Mas cá do lado de cá,
Ficou só saudades suas.

Do lado de lá,
Você ficaste.
Do lado de cá,
Me deixaste.

Mas lá do lado de lá,
Ficou meu mundo.
E cá do lado de cá,
Ficaste os segundos.

Do lado de lá,
Você ficaste.
Do lado de cá,
Me deixaste.

Sabe lá do lado de lá,
Tudo tinha sentido.
Agora cá do lado de cá,
Ficou frio e vazio.

Do lado de lá,
Você ficaste.
Do lado de cá,
Me deixaste.

Olha, lá do lado de lá,
Tem marcas de lágrimas.
Quanto cá do lado de cá.
Brota uma esperança.

Do lado de lá,
Você ficaste.
Do lado de cá,
Me deixaste.

Autor: Joabe Tavares de Souza – Joabe o Poeta.
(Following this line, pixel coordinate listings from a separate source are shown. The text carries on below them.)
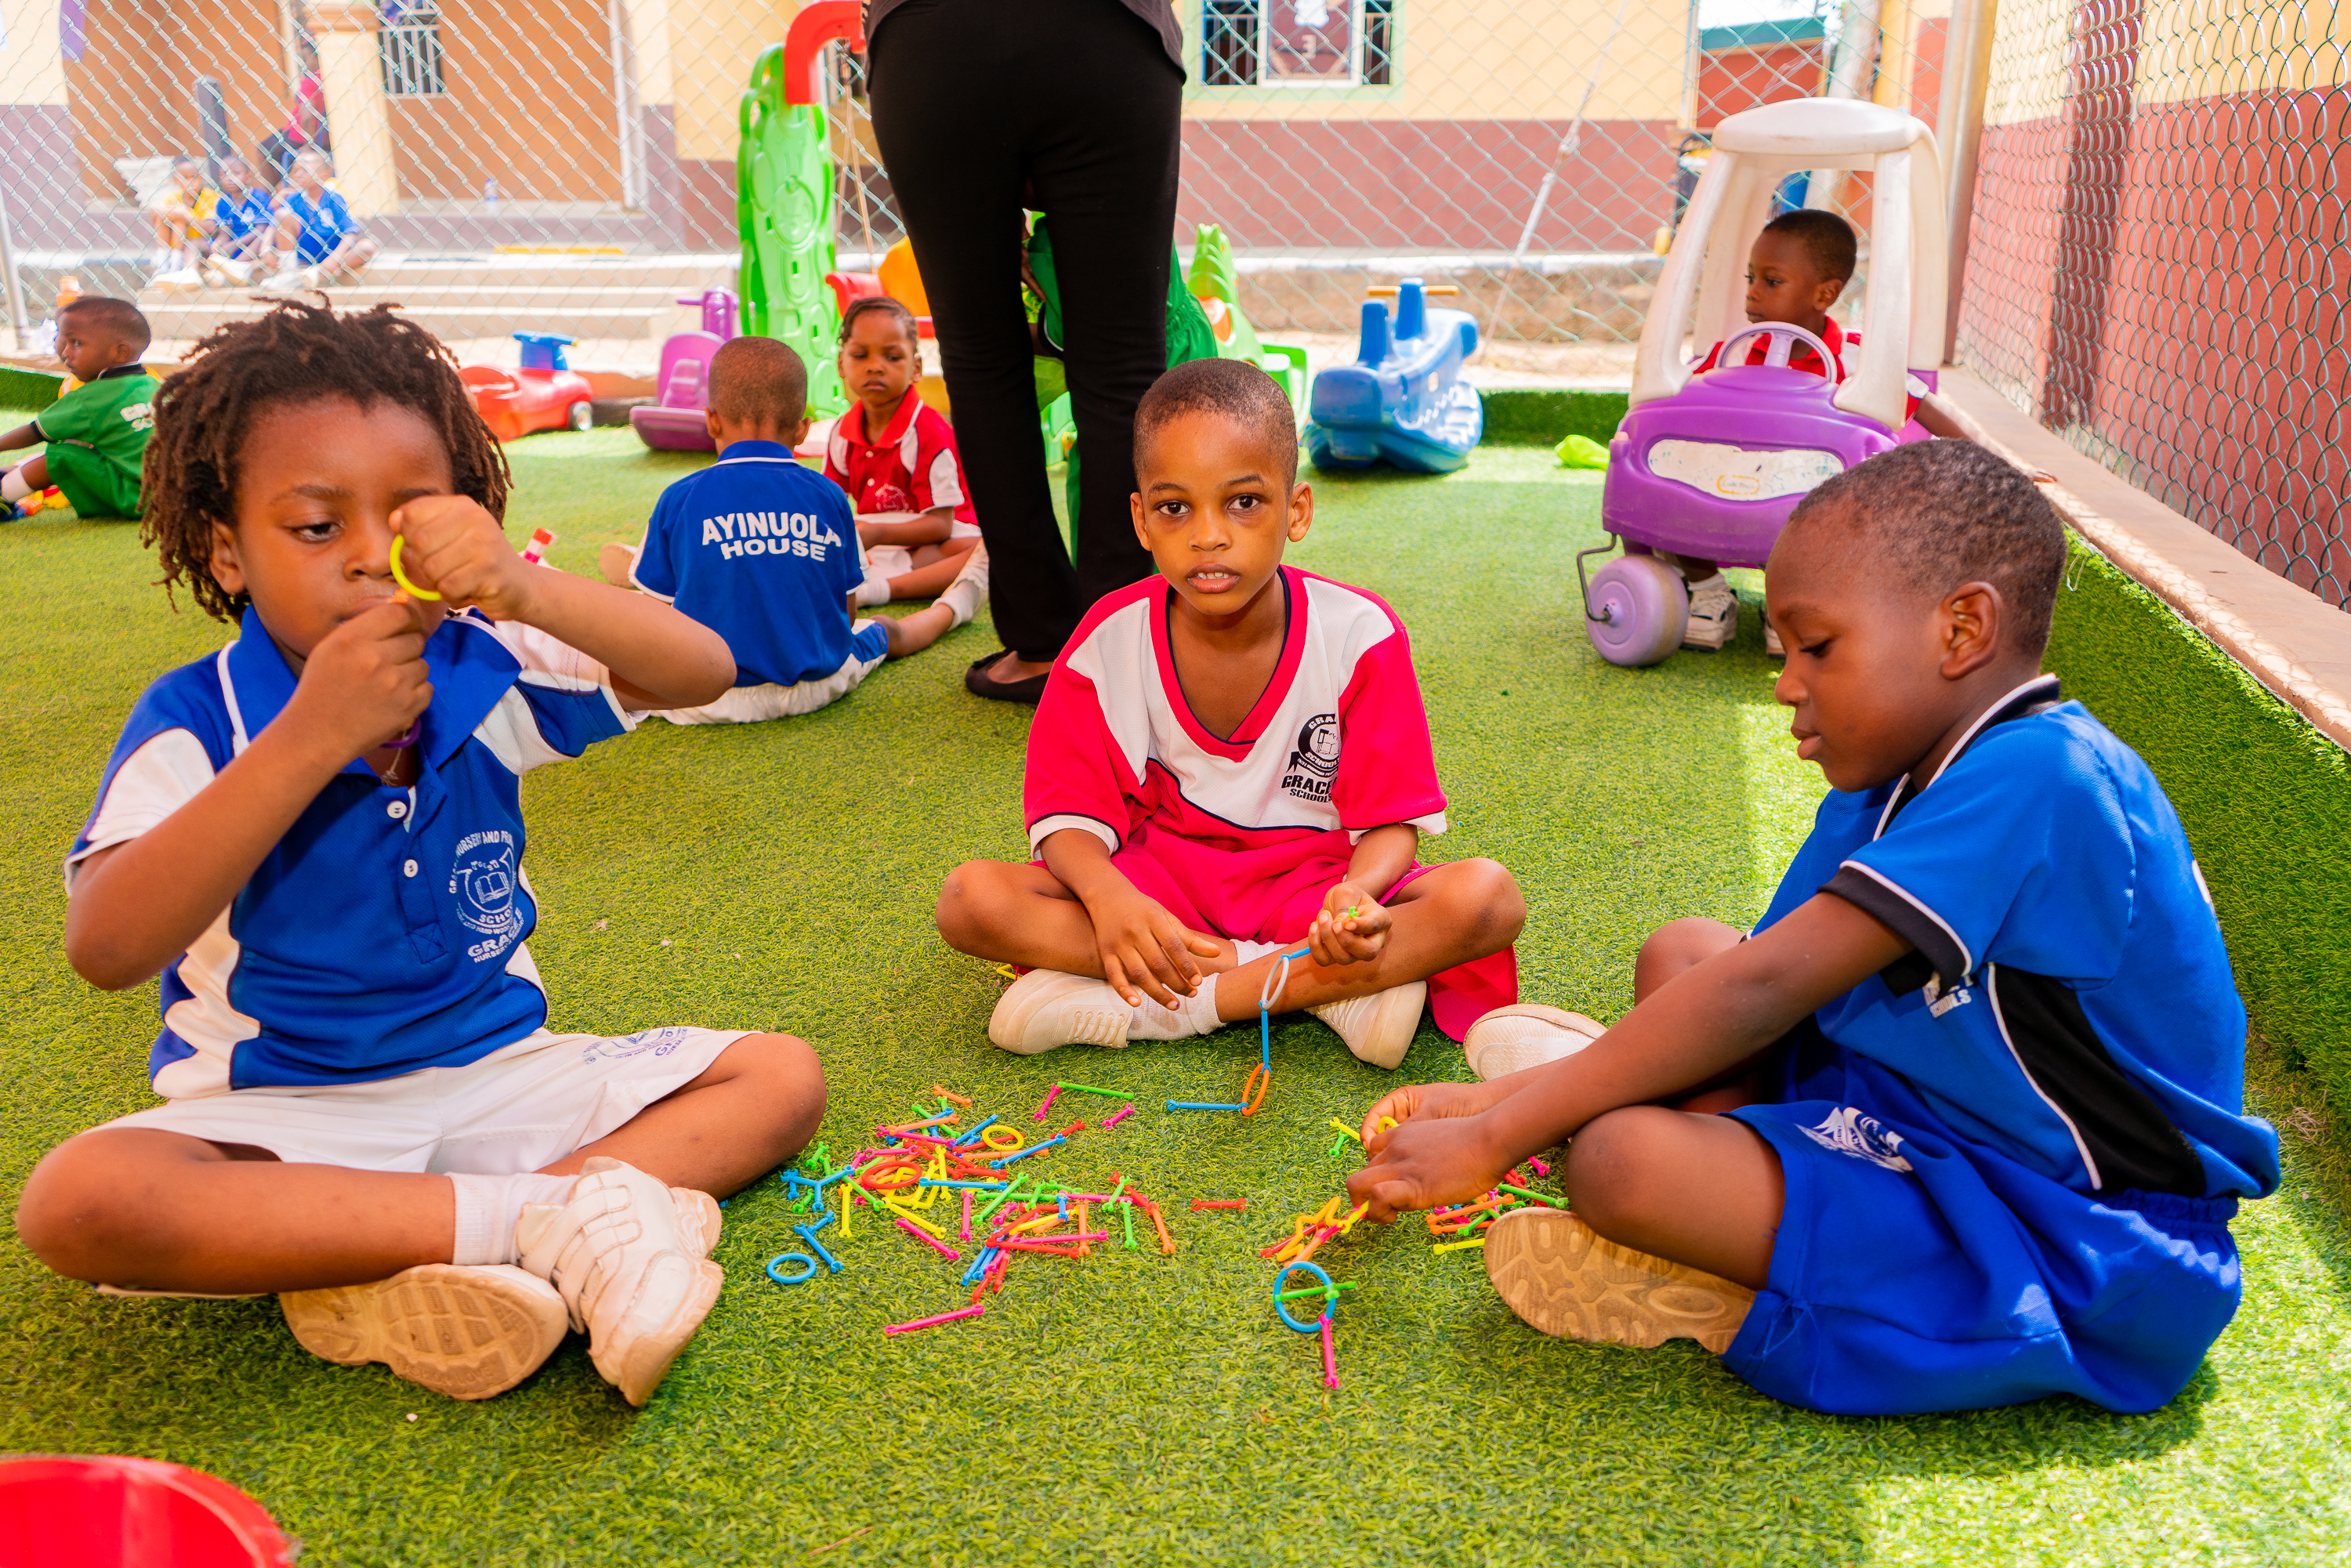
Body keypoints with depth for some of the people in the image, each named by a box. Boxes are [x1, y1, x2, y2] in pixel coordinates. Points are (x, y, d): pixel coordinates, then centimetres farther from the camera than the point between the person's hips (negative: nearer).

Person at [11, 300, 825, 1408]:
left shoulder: (479, 674, -3)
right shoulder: (196, 722, -12)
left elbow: (703, 671, -12)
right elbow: (106, 949, -26)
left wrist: (529, 594, -30)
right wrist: (309, 738, -33)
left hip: (498, 1073, 4)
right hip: (284, 1118, -3)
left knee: (779, 1075, -10)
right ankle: (555, 1215, -28)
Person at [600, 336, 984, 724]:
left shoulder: (678, 500, -6)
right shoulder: (829, 496, -1)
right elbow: (846, 616, 6)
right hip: (815, 688, 2)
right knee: (882, 633, 32)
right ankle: (949, 609, 58)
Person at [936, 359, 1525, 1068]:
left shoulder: (1358, 634, -13)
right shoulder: (1108, 642, -10)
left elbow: (1391, 818, -11)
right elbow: (1070, 811, -9)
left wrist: (1356, 896, -35)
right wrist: (1106, 895, -33)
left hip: (1310, 884, -1)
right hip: (1157, 882, 2)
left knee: (1488, 897, -27)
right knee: (971, 899, -24)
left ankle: (1168, 1006, -27)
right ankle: (1322, 985, -23)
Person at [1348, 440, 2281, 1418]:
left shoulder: (2035, 780, -25)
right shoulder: (1889, 794, 6)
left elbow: (1762, 994, -29)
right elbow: (1756, 979, 5)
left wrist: (1495, 1136, -24)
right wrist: (1499, 1105, -5)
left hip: (2071, 1255, -9)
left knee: (1622, 1160, -28)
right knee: (1680, 952, 13)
segunda-feira, 30 de abril de 2018

Por causa de ti


Por causa de ti,
Eu minto pra mim.
Não esqueço de ti,
Por causa de mim.

Por causa de ti,
As lágrimas rolam em mim.
Ainda grito por ti,
Por que tu vive em mim.

Por causa de ti,
Há este amor em mim.
Ah desejo a ti,
Porque ainda está e mim.

Por causa de ti,
Meus versos são assim.
Por amar a ti,
Eu sou e vivo assim.

Autor: Joabe Tavares de Souza – Joabe o Poeta.



segunda-feira, 23 de abril de 2018

A vida é uma estrada


A vida pode ser uma grande estrada,
Com perigosas retas e curvas.
A vida pode ser uma curta estrada,
Com atraentes subidas e decidas.

Nas retas da vida,
Tudo ‘’parece’’ ser flores.
Nas curvas da vida,
Há esperança e surpresa.

Mas as flores da reta da vida,
Somem na seca e no severo frio.
Já a esperança das curvas da vida,
Por loucura e embriaguez morre.

Nas subidas da vida,
Tudo parece euforia,
Nas decidas da vida,
Tudo parece incerteza.

Mas é na euforia da subida da vida,
Que se perdem as raízes da prudência.
Ai, as incertezas da decida da vida,
Tornam crateras invisíveis com sentencia.

Mas a vida é mais ou menos isso,
Um conjunto de nada com tudo.
Mas a vida também são escolhas,
Onde nós escrevemos o fim.

Autor: Joabe Tavares de Souza – Joabe o Poeta.